"Namanya Kania, Ris. Dia cantik sih, tapi bukan itu aja yang buat aku suka sama dia."
Aku tidak bisa melupakan tatapan matanya yang begitu hangat ketika menceritakan perempuan itu. Hingga dua bulan kemudian setelah melakukan pendekatan, mereka resmi menjalin hubungan hingga saat ini.
Kemudian, cerita persahabatan kami perlahan pudar. Sikap Kania yang cemburuan terkadang membuatku harus bisa menjaga jarak dengan Andy. Bahkan dalam sekali waktu aku merasa bahwa laki-laki itu seakan menjadi orang asing bagiku.
"Ada rasa nyaman tersendiri kan waktu kita berdua?" jawabku dengan membalas pertanyaan.

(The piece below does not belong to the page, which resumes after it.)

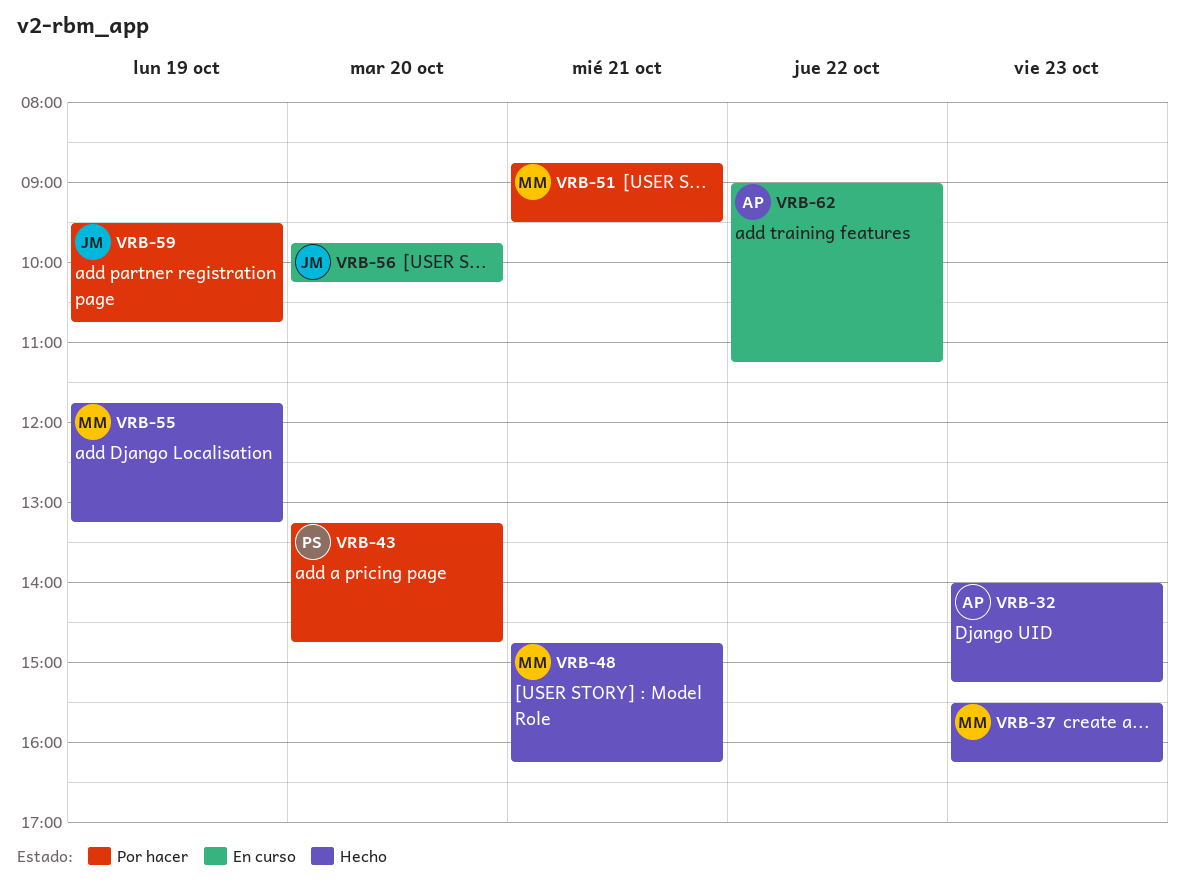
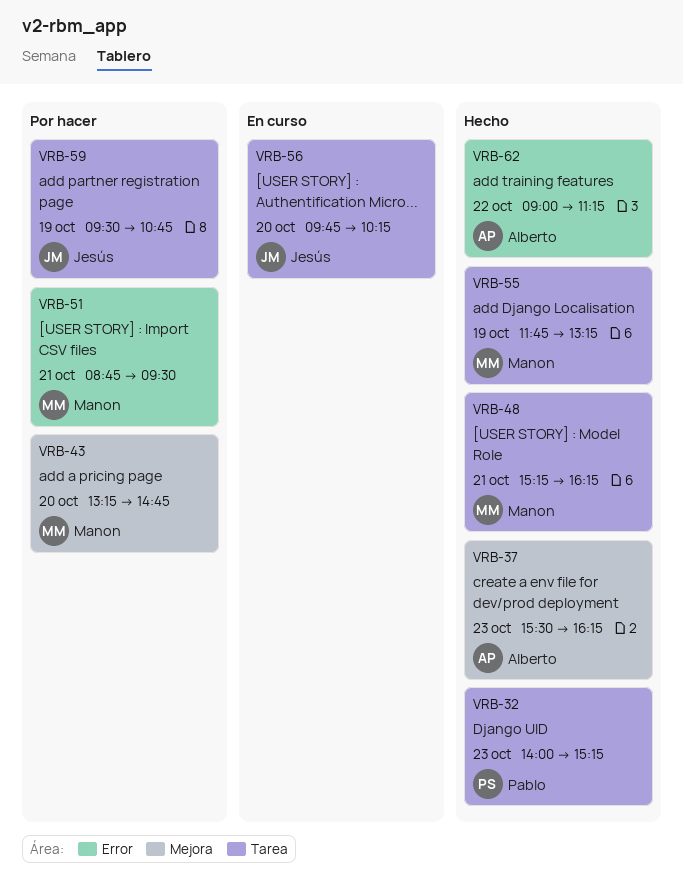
VRB-32, owner: Alberto -> Pablo
VRB-37, owner: Manon -> Alberto
VRB-43, owner: Pablo -> Manon
VRB-48, begins: 14:45 -> 15:15
VRB-62, status: En curso -> Hecho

"Ya, itu maksud aku," kata Andy mantap. "Bahkan ada sesuatu yang hilang ketika aku punya hubungan dengan Kania. Itu karena kita jauh."
Jantungku mulai berdebar lebih kencang. Ini benar-benar bukan waktu yang tepat.
"Aku bisa ngerti maksud kamu. But please, not today."
Posisi Bianglala kini berada di puncak. Sinar matahari menyempurnakan mata coklat Andy yang kini bertatap denganku. Kedua telapak tangannya menyentuh bahuku.
"Tell me if you love me, more than best friend."
***
Andy tidak pernah menyukai rumah sakit sejak kejadian Ibunya yang meninggal karena kanker. Tapi saat itu ia terpaksa datang ke sana bersamaku. Aku tidak bisa melupakan desah napasnya ketika ia menelepon. Suaranya bergetar, nyaris tak terdengar karena menahan tangis.